For the Level 1 trauma center at Tampa (Fla.) General Hospital, where 84,000 patients were treated last year, according to the hospital, GS&P designed a First Care Suite located behind the triage area. Here, patients can lie down or receive initial treatment while waiting for an exam room to become available. Patients are registered at bedside. To make the most efficient use of staff and other resources, the trauma center comprises a series of connected treatment areas. This allows ED operations to be scaled up or down depending on patient volume.

Buildings must support clinical processes, which are ever evolving to create greater efficiencies, Kolb says. ED facilities, therefore, must have inherent flexibility to accommodate clinical process improvements.


Using technology to boost operational efficiency

Several technologies, from basic communication devices to advanced digital modeling, can help health care facilities to operate more efficiently.

Nurse call systems' event-driven notifications to wireless devices are an underutilized aspect of a technology many providers already have, says Ted Hood, senior vice president and chief operating officer for health care consulting firm GBA Inc., Franklin, Tenn. These notifications can speed room turnover and make many other routine tasks more efficient. Using the room-status monitors and staff terminals available from many nurse call vendors, caregivers can, via a touch screen installed in the patient room, instantly notify the appropriate departments when a patient is ready to be discharged, the room is ready to be cleaned or the room is ready for the next patient. Similar notifications can speed the turnaround time for lab results reporting.

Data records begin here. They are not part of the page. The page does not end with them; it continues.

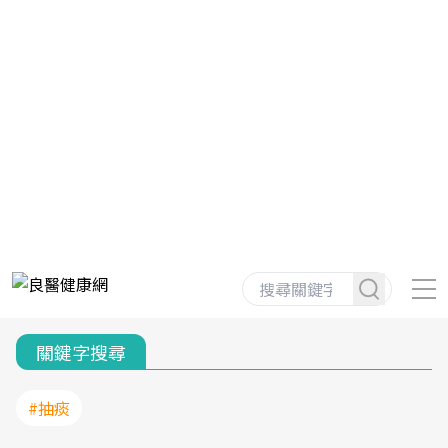
關鍵字搜尋
#抽痰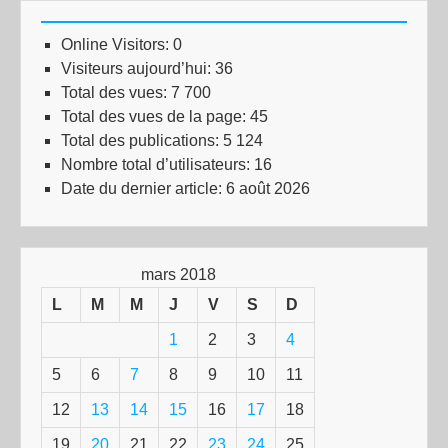
Online Visitors:
0
Visiteurs aujourd’hui:
36
Total des vues:
7 700
Total des vues de la page:
45
Total des publications:
5 124
Nombre total d’utilisateurs:
16
Date du dernier article:
6 août 2026
mars 2018
L
M
M
J
V
S
D
1
2
3
4
5
6
7
8
9
10
11
12
13
14
15
16
17
18
19
20
21
22
23
24
25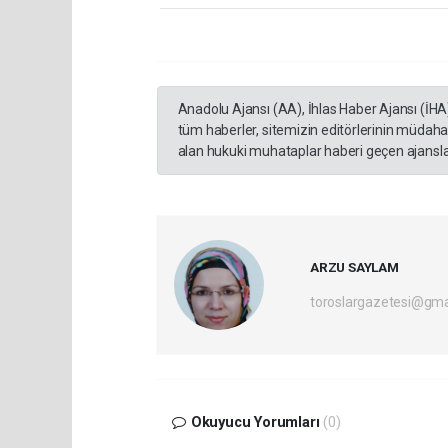
Anadolu Ajansı (AA), İhlas Haber Ajansı (İHA
tüm haberler, sitemizin editörlerinin müdaha
alan hukuki muhataplar haberi geçen ajanslar
ARZU SAYLAM
toroslargazetesi@gma
Okuyucu Yorumları
(0)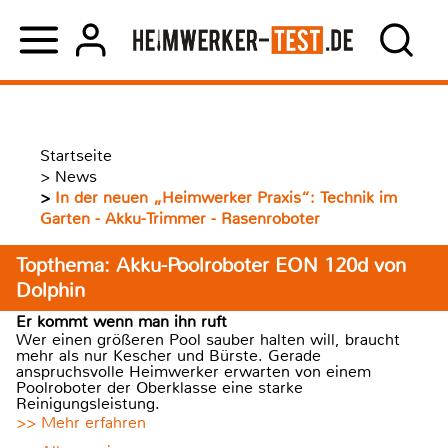
Startseite
>
News
>
In der neuen „Heimwerker Praxis“: Technik im
Garten - Akku-Trimmer - Rasenroboter
Topthema: Akku-Poolroboter EON 120d von
Dolphin
Er kommt wenn man ihn ruft
Wer einen größeren Pool sauber halten will, braucht
mehr als nur Kescher und Bürste. Gerade
anspruchsvolle Heimwerker erwarten von einem
Poolroboter der Oberklasse eine starke
Reinigungsleistung.
>> Mehr erfahren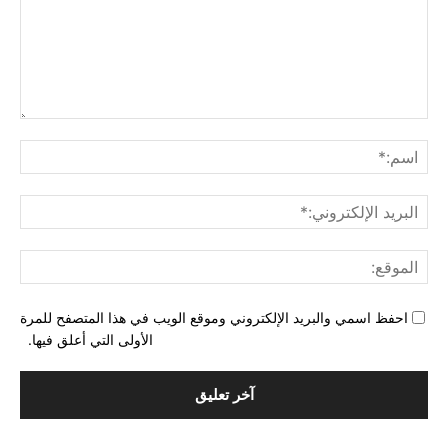
التع
اسم
البري
الإل
المو
احفظ اسمي والبريد الإلكتروني وموقع الويب في هذا المتصفح للمرة
الأولى التي أعلق فيها.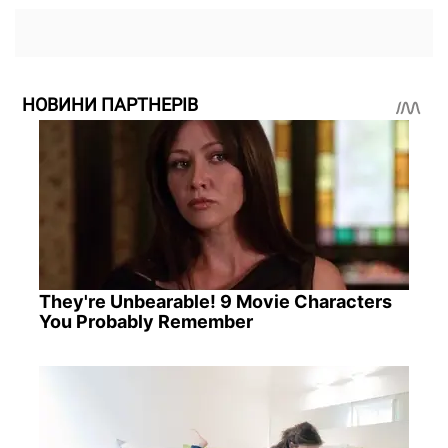
НОВИНИ ПАРТНЕРІВ
They're Unbearable! 9 Movie Characters
You Probably Remember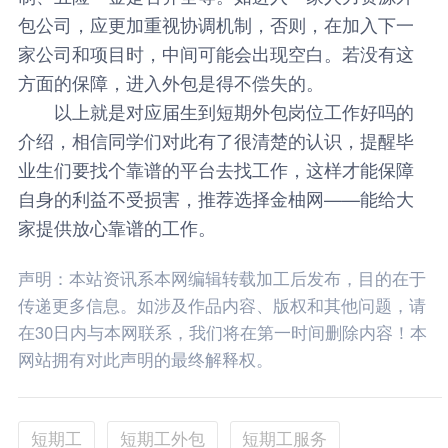
包公司，应更加重视协调机制，否则，在加入下一
家公司和项目时，中间可能会出现空白。若没有这
方面的保障，进入外包是得不偿失的。
以上就是对应届生到短期外包岗位工作好吗的
介绍，相信同学们对此有了很清楚的认识，提醒毕
业生们要找个靠谱的平台去找工作，这样才能保障
自身的利益不受损害，推荐选择
金柚网
——能给大
家提供放心靠谱的工作。
声明：本站资讯系本网编辑转载加工后发布，目的在于
传递更多信息。如涉及作品内容、版权和其他问题，请
在30日内与本网联系，我们将在第一时间删除内容！本
网站拥有对此声明的最终解释权。
短期工
短期工外包
短期工服务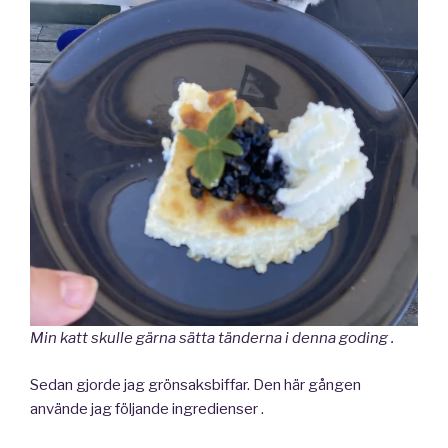
Min katt skulle gärna sätta tänderna i denna goding .
Sedan gjorde jag grönsaksbiffar. Den här gången
använde jag följande ingredienser .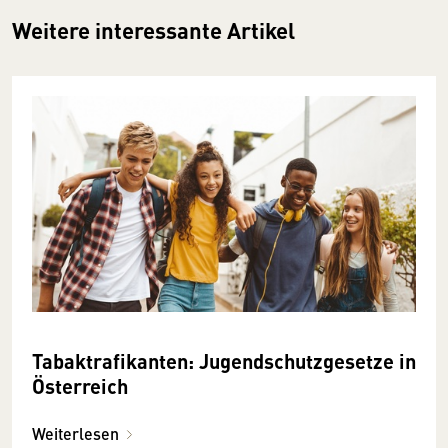
Weitere interessante Artikel
Tabaktrafikanten: Jugendschutz­gesetze in
Österreich
Weiterlesen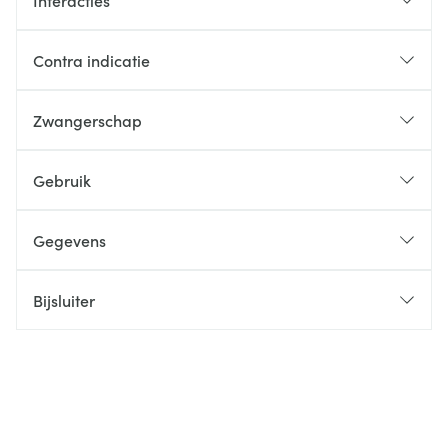
Interacties
Contra indicatie
Zwangerschap
Gebruik
Gegevens
Bijsluiter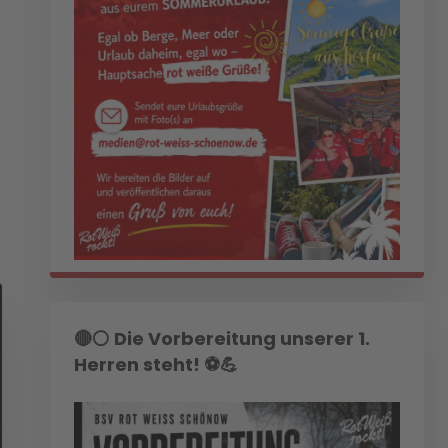
🔴⚪ Die Vorbereitung unserer 1.
Herren steht! ⚽💪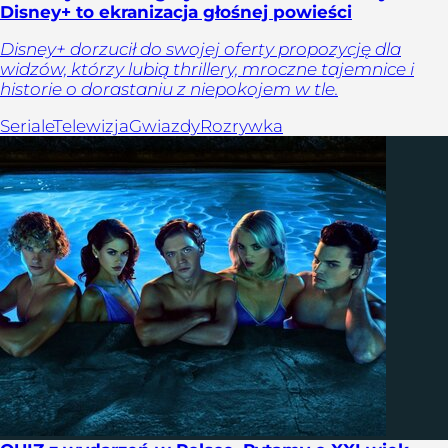
Disney+ to ekranizacja głośnej powieści
Disney+ dorzucił do swojej oferty propozycję dla
widzów, którzy lubią thrillery, mroczne tajemnice i
historie o dorastaniu z niepokojem w tle.
Seriale
Telewizja
Gwiazdy
Rozrywka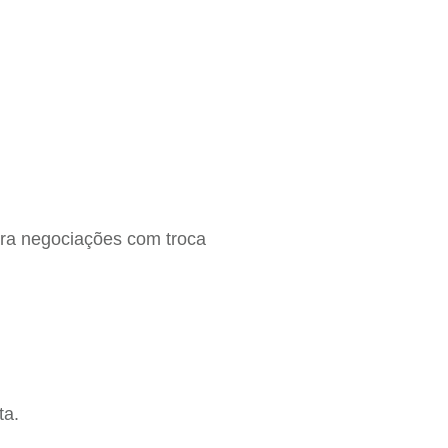
ra negociações com troca
ta.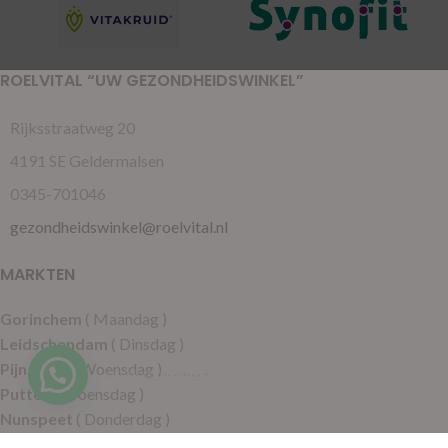
ROELVITAL “UW GEZONDHEIDSWINKEL”
Rijksstraatweg 20
4191 SE Geldermalsen
0345-701046
gezondheidswinkel@roelvital.nl
MARKTEN
Gorinchem
( Maandag )
Leidschendam
( Dinsdag )
Pijnacker
( Woensdag )
Hulp nodig?
Putten
( Woensdag )
Nunspeet
( Donderdag )
Leerdam
( Donderdag )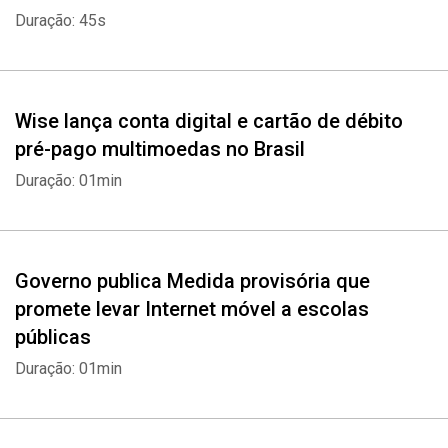
Duração: 45s
Wise lança conta digital e cartão de débito
pré-pago multimoedas no Brasil
Whatsapp
Facebook
Twitter
E-mail
Duração: 01min
Governo publica Medida provisória que
promete levar Internet móvel a escolas
públicas
Duração: 01min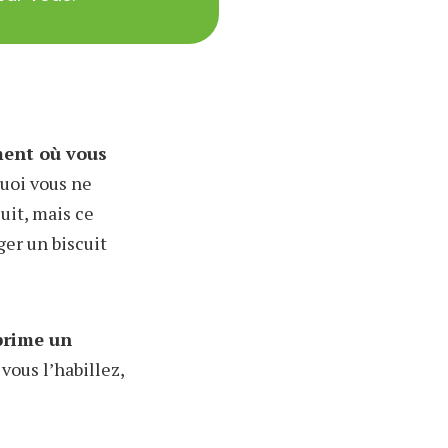
ment où vous
quoi vous ne
uit, mais ce
ger un biscuit
xprime un
ous l’habillez,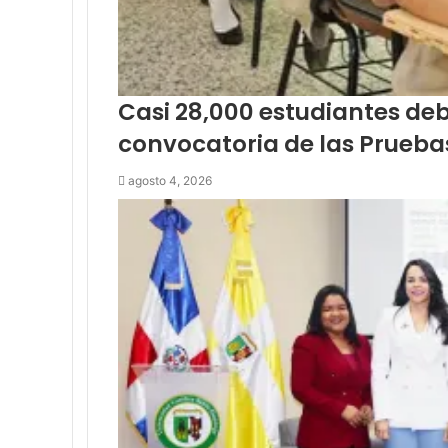
Casi 28,000 estudiantes de
convocatoria de las Prueba
agosto 4, 2026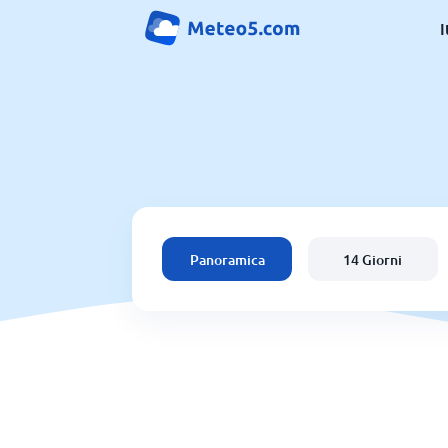
I
Panoramica
14 Giorni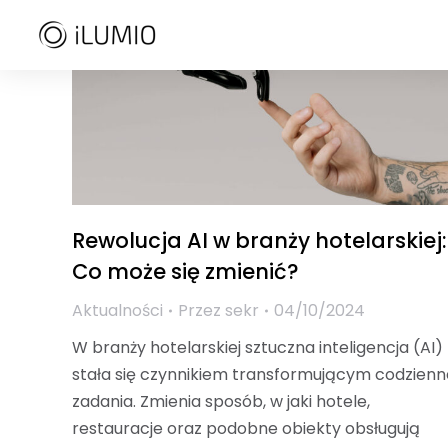
Rewolucja AI w branży hotelarskiej:
Co może się zmienić?
Aktualności
Przez
sekr
04/10/2024
W branży hotelarskiej sztuczna inteligencja (AI)
stała się czynnikiem transformującym codzienn
zadania. Zmienia sposób, w jaki hotele,
restauracje oraz podobne obiekty obsługują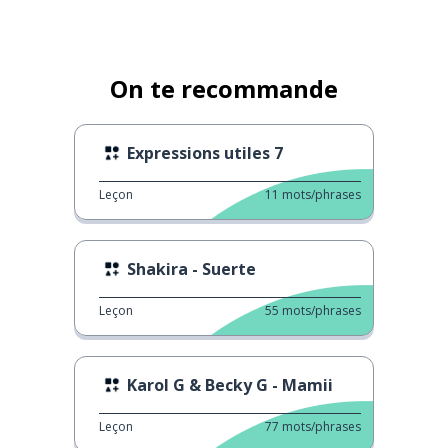
On te recommande
Expressions utiles 7
Leçon
11
mots/phrases
Shakira - Suerte
Leçon
55
mots/phrases
Karol G & Becky G - Mamii
Leçon
77
mots/phrases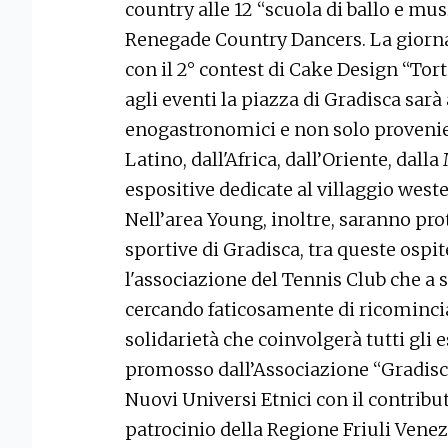
country alle 12 “scuola di ballo e mus
Renegade Country Dancers. La giornat
con il 2° contest di Cake Design “Tort
agli eventi la piazza di Gradisca sa
enogastronomici e non solo provenien
Latino, dall'Africa, dall’Oriente, dal
espositive dedicate al villaggio weste
Nell’area Young, inoltre, saranno pro
sportive di Gradisca, tra queste ospi
l'associazione del Tennis Club che a s
cercando faticosamente di ricominciar
solidarietà che coinvolgerà tutti gli e
promosso dall’Associazione “Gradisca
Nuovi Universi Etnici con il contribut
patrocinio della Regione Friuli Venezi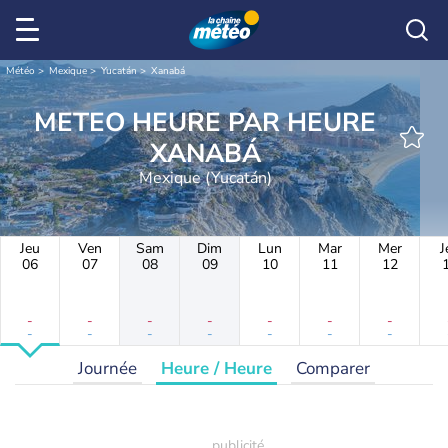
Météo
Mexique
Yucatán
Xanabá
METEO HEURE PAR HEURE
XANABÁ
Mexique (Yucatán)
Jeu
Ven
Sam
Dim
Lun
Mar
Mer
J
06
07
08
09
10
11
12
-
-
-
-
-
-
-
-
-
-
-
-
-
-
Journée
Heure / Heure
Comparer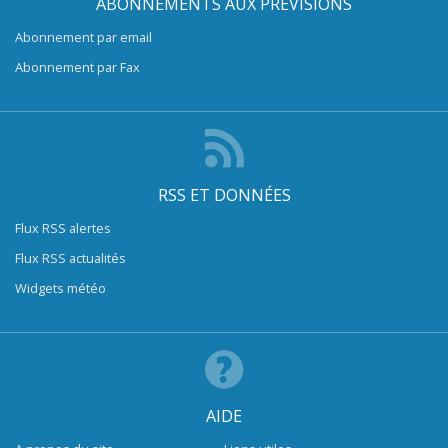
ABONNEMENTS AUX PRÉVISIONS
Abonnement par email
Abonnement par Fax
RSS ET DONNÉES
Flux RSS alertes
Flux RSS actualités
Widgets météo
AIDE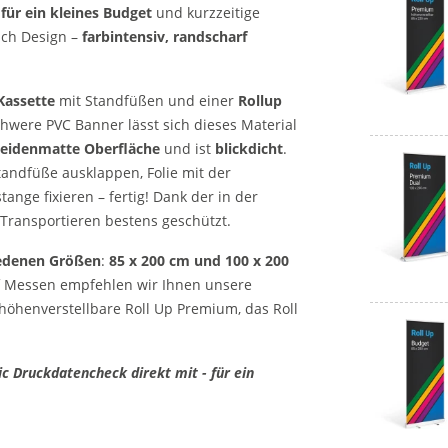
 für ein kleines Budget
und kurzzeitige
sch Design –
farbintensiv, randscharf
Kassette
mit Standfüßen und einer
Rollup
schwere PVC Banner lässt sich dieses Material
 seidenmatte Oberfläche
und ist
blickdicht
.
Standfüße ausklappen, Folie mit der
nge fixieren – fertig! Dank der in der
 Transportieren bestens geschützt.
iedenen Größen
:
85 x 200 cm und 100 x 200
uf Messen empfehlen wir Ihnen unsere
höhenverstellbare Roll Up Premium, das Roll
c Druckdatencheck direkt mit - für ein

In addition, these systems can be used to set protocol reminders, prompting a nurse to turn a patient every 40 minutes, for example, and they can automate tasks like paging physicians for consults. "Because [the systems] are programmable now, the options are limitless based on what the facility can come up with," Hood says.

Patient education systems and real-time locating systems (RTLSs) also can increase caregiver efficiency. RTLS technology, which generally uses radio-frequency identification tags to track people or equipment in a facility, takes time and thought to implement into hospital processes, Hood says, but can make it easy to find equipment, which he notes nurses "are constantly chasing down," or automatically do things like cancel a call when a nurse walks into a patient room. Here, too, custom solutions are available, such as programming an RTLS to prevent dementia patients from accessing an unlocked stairwell by securing doors upon approach.

Simulation software is a tool used to create a digital model of a facility design and evaluate how the design affects workflow. "It links the structure of the facility with patient care delivery processes," says Allyson Robbins, co-founding partner, Analytical Decision Services LLC, Aurora, Colo. Organizations that want to experiment with alternative ways to deliver care can run "what if" scenarios in the model, explains company co-founder Michelle Boyd. The Mental Health Center of Denver is using this software to plan how its facility can meet an anticipated surge in patient demand following implementation of the Affordable Care Act.

"Simulation gives you the opportunity to quantify the effects of change," says Steve Clayman, AIA, ACHA, vice president of Lavallee Brensinger Architects and founder, Optimal-Use, both of Manchester, N.H. "This tool provides evidence for designers' ideas."

Technology need not be complex to be effective. Auburn (Ala.) University Medical Clinic (AUMC) uses a patient paging system manufactured by Long Range Systems, Addison, Texas, to optimize patient flow. At check-in, patients receive a paging device by which they are notified — quickly, quietly and confidentially — when an exam room is ready. "It's very simple and very effective," says Maegan Hamner, marketing coordinator, AUMC.